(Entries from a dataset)
┄┄┄┄┄┄┄┄┄┄
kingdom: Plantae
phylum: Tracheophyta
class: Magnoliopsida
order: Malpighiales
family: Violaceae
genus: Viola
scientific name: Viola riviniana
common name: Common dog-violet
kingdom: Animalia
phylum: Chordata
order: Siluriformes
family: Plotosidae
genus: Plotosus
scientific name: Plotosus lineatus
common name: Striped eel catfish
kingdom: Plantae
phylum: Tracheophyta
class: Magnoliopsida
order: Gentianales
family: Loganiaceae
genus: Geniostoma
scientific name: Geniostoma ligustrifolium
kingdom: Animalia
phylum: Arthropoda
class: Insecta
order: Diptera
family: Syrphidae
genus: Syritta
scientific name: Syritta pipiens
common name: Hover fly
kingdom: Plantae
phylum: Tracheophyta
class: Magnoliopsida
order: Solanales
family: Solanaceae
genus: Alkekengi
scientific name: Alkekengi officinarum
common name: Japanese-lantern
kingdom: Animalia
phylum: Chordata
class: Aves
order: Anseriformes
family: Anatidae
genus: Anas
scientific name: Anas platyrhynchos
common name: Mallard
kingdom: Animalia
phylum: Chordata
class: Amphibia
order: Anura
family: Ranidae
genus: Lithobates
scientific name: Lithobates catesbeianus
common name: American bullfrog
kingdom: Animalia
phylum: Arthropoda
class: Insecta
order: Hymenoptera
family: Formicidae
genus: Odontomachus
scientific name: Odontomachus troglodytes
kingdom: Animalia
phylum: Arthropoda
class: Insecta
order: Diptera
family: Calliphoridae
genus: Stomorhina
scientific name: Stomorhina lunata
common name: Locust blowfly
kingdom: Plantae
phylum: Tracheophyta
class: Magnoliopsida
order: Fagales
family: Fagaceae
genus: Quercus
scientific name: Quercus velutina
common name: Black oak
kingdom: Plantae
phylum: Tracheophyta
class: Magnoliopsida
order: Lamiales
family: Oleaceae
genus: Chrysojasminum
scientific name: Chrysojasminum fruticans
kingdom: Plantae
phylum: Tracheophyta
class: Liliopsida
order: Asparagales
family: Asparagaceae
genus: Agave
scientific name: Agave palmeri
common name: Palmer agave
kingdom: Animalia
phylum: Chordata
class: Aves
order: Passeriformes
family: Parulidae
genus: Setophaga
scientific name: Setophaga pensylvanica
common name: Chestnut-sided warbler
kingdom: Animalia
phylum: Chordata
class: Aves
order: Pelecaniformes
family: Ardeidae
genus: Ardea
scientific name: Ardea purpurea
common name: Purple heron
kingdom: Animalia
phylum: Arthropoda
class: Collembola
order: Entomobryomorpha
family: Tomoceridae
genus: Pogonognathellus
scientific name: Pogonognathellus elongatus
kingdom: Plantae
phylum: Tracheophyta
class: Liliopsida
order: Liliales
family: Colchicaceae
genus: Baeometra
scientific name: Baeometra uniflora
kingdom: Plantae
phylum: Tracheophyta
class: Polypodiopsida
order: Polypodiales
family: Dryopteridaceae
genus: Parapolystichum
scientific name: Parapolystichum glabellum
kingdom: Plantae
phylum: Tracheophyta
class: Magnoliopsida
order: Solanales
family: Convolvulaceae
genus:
┄┄┄┄┄┄┄┄┄┄
Task details: Update the data from the line that contains "class: Collembola" through the end of the data, both ends included, so that "scientific name" reads "species" and nothing else changes.

Completed exercise:
class: Collembola
order: Entomobryomorpha
family: Tomoceridae
genus: Pogonognathellus
species: Pogonognathellus elongatus
kingdom: Plantae
phylum: Tracheophyta
class: Liliopsida
order: Liliales
family: Colchicaceae
genus: Baeometra
species: Baeometra uniflora
kingdom: Plantae
phylum: Tracheophyta
class: Polypodiopsida
order: Polypodiales
family: Dryopteridaceae
genus: Parapolystichum
species: Parapolystichum glabellum
kingdom: Plantae
phylum: Tracheophyta
class: Magnoliopsida
order: Solanales
family: Convolvulaceae
genus:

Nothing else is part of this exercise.